LES CACAHUÈTES DE MR SCHULZ

Guillaume

Sur un cahier d’écolier, j’ai dessiné un petit bonhomme. Sur sa tête, quelques cheveux. Il se nomme Charlie Brown. Il m’a observé puis quand j’ai tourné le dos, il a quitté sa page quadrillée. Un avion de  papier, piloté par un minuscule chien, passait par là. Les oreilles au vent, museau humant l’air matinal, casque de cuir sur la tête et tenue boutonnée de baron rouge, Snoopy lui a adressé un sourire malicieux. D’un bond, Charlie s’est envolé à bord de l’avion de papier. De son air heureux, Snoopy a regardé le chat qui ronronnait, les yeux sommeillants. Et l’avion rouge s’est glissé entre les voilages légers, entrainant dans son sillage un oisillon jaune du nom de Woodstock vers les gros nuages saupoudrés à travers le ciel azuré.

Sur un nuage joufflu, un petit garçon de chiffon, né d’une serviette à carreaux tombée d’un bel avion à hélice qui filait vers Acapulco, jouait à la marelle, attendant l’autobus qui chaque jour l’emmenait à l’école. Entendant le bruit du moteur, il enfila son parachute de coton, sauta dans le bleu du ciel tendant ses mains enfantines à Charlie qui l’attrapa et l’assit derrière lui, à la place du mitrailleur.

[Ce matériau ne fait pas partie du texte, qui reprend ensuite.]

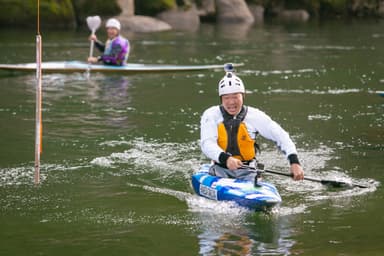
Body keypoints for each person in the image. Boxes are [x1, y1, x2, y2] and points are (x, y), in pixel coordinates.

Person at [200, 63, 304, 181]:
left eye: (235, 97)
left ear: (243, 96)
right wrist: (226, 159)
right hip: (219, 169)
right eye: (226, 98)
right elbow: (207, 144)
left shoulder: (255, 116)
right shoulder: (211, 115)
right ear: (221, 99)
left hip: (248, 171)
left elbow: (280, 136)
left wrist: (294, 161)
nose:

Essoufflé par tant de passagers, l’avion atteignit l’île des rêves où se trouvait l’école du petit bonhomme de chiffon. L’aéronef se posa sur un grand jeu de l’oie disposé là. L’oie siffla, honorée qu’on vînt la visiter depuis le lointain continent des hommes et de leurs cacahuètes dessinées. Elle battit des ailes et apercevant Akka de Kebnekaise qui filait vers le pays des Lapons, elle quitta le jeu au milieu de la partie. Le petit homme qui avait beaucoup lu aurait tant aimé enfourcher l’oie de Suède et partir en voyage. C’était plus intéressant que de tourner les pages du livre des histoires de la classe.

Snoopy envoya un sourire et un signe de la main à Akka, lui souhaitant une heureuse migration vers le soleil de minuit, les lacs et les forêts de Scandinavie. Woodstock, fatigué par un si long vol se réfugia sur la frêle épaule de Charlie. Le soleil galopait vers l’horizon, c’était l’heure de rentrer à la maison. Snoopy fit ses adieux au bonhomme de chiffon, ajusta son casque de cuir, ses larges lunettes et d’un coup de patte poussa la manette des gaz. L’avion miniature pétarada avant de quitter l’île des rêves, se faufilant entre les nuages argentés qui dérivaient vers l’Ouest, le couchant. Charlie, Snoopy et Woodstock regardèrent le soleil, loin là-bas vers l’Amérique. Bientôt, il faudrait rejoindre la feuille quadrillée, un peu froissée, et reprendre la place figée que la main de Charles Schulz leur avait donnée un jour d’octobre 1950.